De Hyper-V-technologie van Microsoft was tot nu toe voorbehouden aan de serverversies van Windows. Microsoft heeft de technologie nu ook in de clientversies van Windows 8 geïntegreerd, zoals in juni al duidelijk werd via een uitgelekte build. Volgens de softwaregigant is Hyper-V vooral nuttig voor testdoeleinden, in het bijzonder omdat het hostbesturingssysteem geen gevaar loopt als het in de virtuele testomgeving verkeerd gaat.
Om in Windows 8 de nieuwe hypervisor-functionaliteit te kunnen gebruiken, is een systeem nodig met een 64bit-cpu die beschikt over second level address translation. Vrijwel alle recente processors van Intel en AMD ondersteunen slat. Verder vereist Hyper-V minimaal 4GB werkgeheugen en een 64bit-versie van Windows 8, zo meldt het Windows engineering team op zijn blog.
Hyper-V 3.0 maakt het mogelijk om op een systeem met 4GB werkgeheugen drie tot vier virtuele machines te draaien. Daarbij worden ongebruikte geheugengebieden tussen de virtuele machines onderling verdeeld. Hyper-V heeft volgens Microsoft een limiet van 32 processors die aangesproken kunnen worden en 512GB werkgeheugen dat adresseerbaar is. De gebruiker kan 32bit- en 64bit-versies van Windows naast elkaar draaien met Hyper-V, terwijl de geïntegreerde virtualisatiesoftware van Microsoft voortaan ook standby- en sleepmodi zal ondersteunen.
De nieuwe Live Storage Move-feature moet het mogelijk maken om draaiende virtuele machines te verplaatsen naar een ander opslagmedium. Zo kan bijvoorbeeld een vhd- of vhdx-image, een nieuw bestandsformaat dat images tot 16TB mogelijk maakt, van een harde schijf naar een usb-stick worden verplaatst. Verder kan de gebruiker snapshots maken, waarbij de hele inhoud van de virtuele machine wordt bewaard. Volgens Microsoft is deze functie vooral handig tijdens het debuggen van code.

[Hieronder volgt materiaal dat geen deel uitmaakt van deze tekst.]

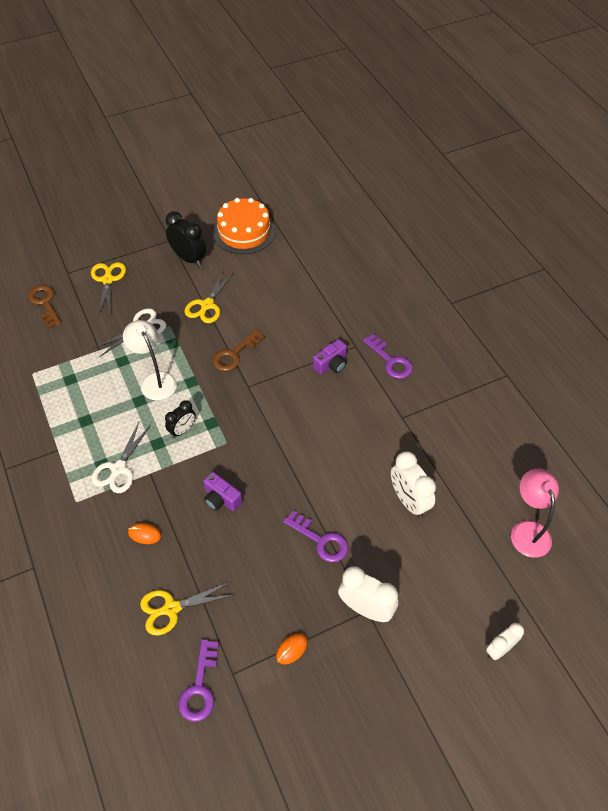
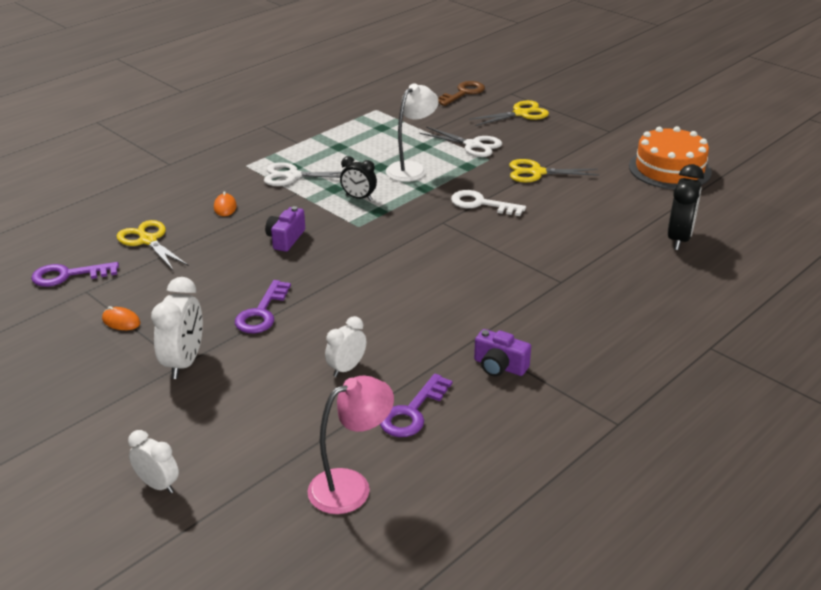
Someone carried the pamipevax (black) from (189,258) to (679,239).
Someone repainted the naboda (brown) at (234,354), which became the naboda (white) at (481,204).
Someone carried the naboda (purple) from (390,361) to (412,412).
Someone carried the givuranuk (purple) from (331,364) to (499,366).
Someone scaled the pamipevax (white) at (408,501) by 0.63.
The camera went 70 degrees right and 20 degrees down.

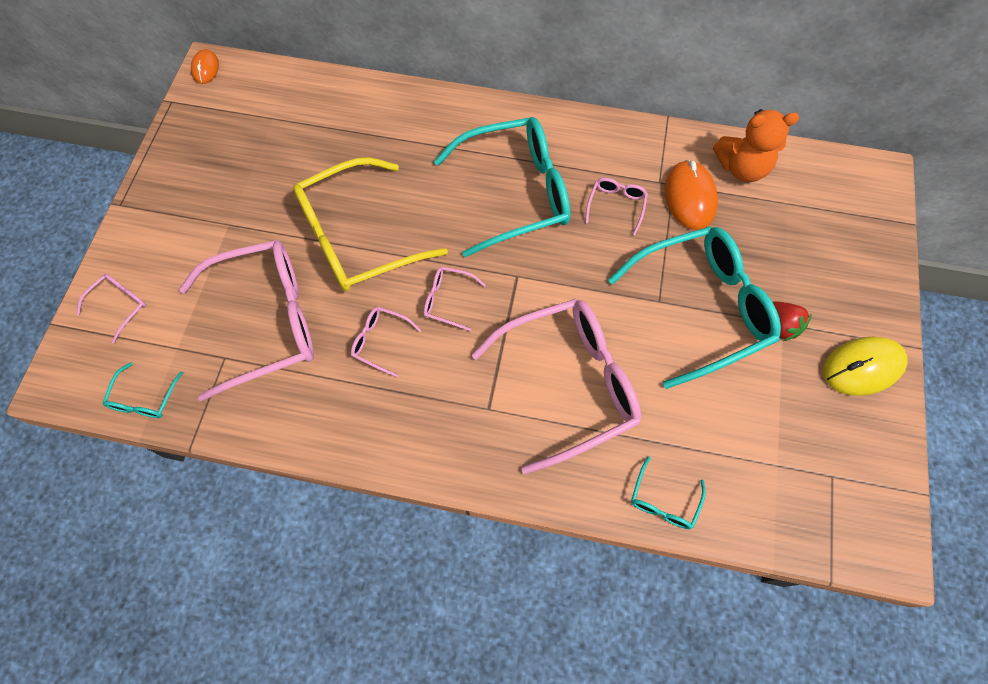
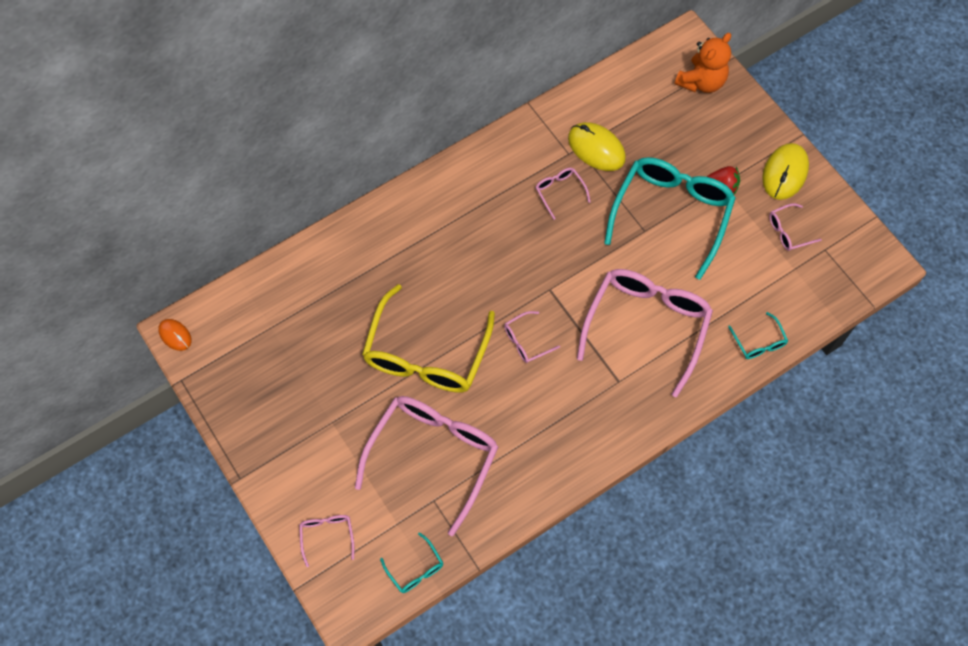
Someone carried the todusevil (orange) from (742,168) to (701,82).
Someone took away the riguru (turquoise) at (516,193).
Someone repainted the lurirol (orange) at (689,197), which became the lurirol (yellow) at (596,148).
Someone carried the riguru (pink) from (380,341) to (788,231).
The camera went 45 degrees left and 0 degrees up.

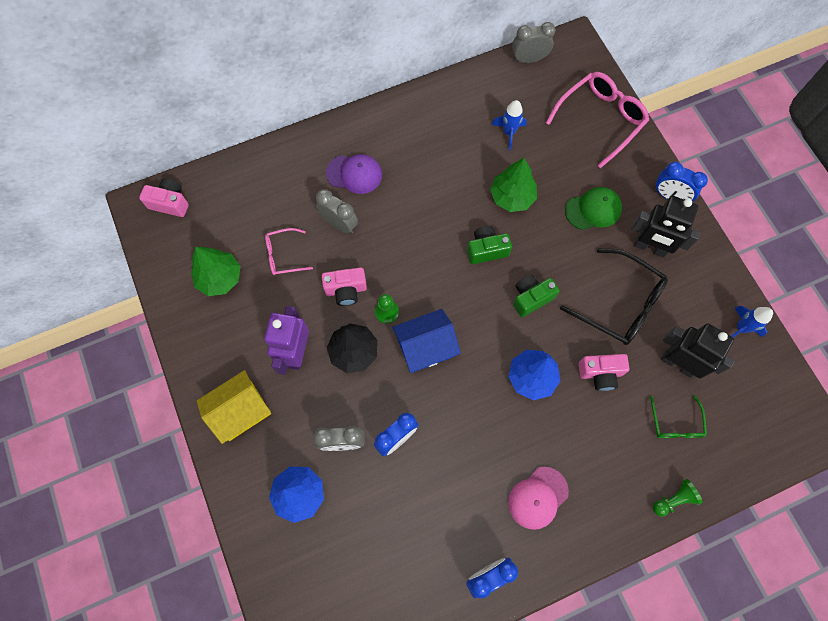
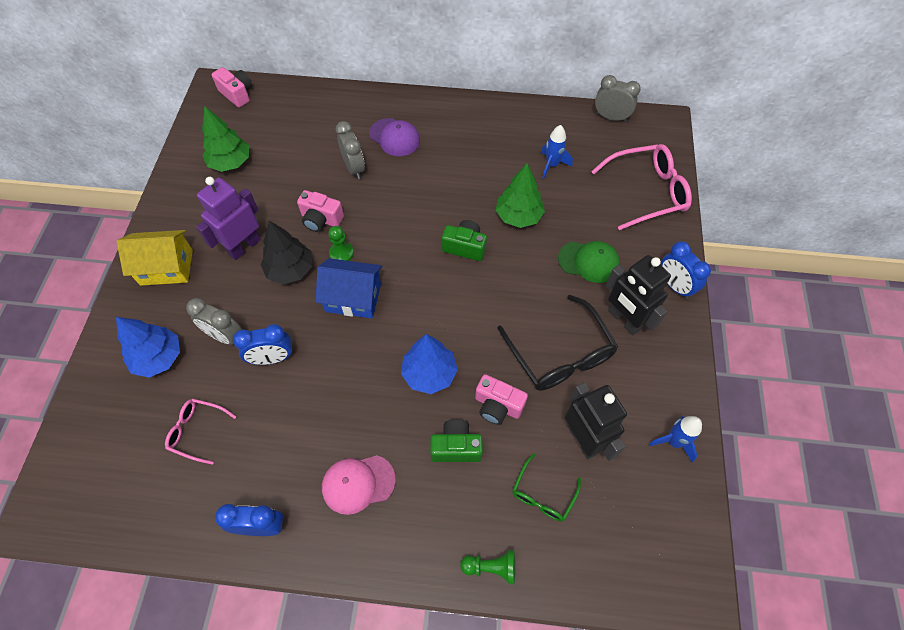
Someone carried the riguru (pink) from (284,255) to (197,431).
Someone carried the givuranuk (green) from (531,298) to (456,447).
The camera went 30 degrees right and 10 degrees down.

Microsoft stelt dat Hyper-V 3.0 in Windows 8 benaderbaar is via de VM Console en een rdc-verbinding. In de VM Console kunnen virtuele machines een resolutie hanteren van maximaal 1600x1200 pixels, terwijl via een rdc-verbinding de mogelijkheden van de host-pc beter worden benut. Zo kan bijvoorbeeld invoer via een multitouch-apparaat worden gebruikt terwijl de desktop van een virtuele machine ook over diverse monitoren kan worden uitgesmeerd.
Zoals ook in andere virtualisatiesoftware het geval is, kan een virtuele machine binnen Hyper-V moeite hebben om games en andere toepassingen die de gpu benutten, soepel te laten draaien. Microsoft stelt dan ook dat dergelijke toepassingen op het 'core-OS' moeten draaien, omdat dit direct toegang heeft tot de hardware. Verder beschrijft de softwaregigant dat het nog een uitdaging was om de virtuele netwerkadapters die Hyper-V gebruikt, aan de praat te krijgen in combinatie met wifi.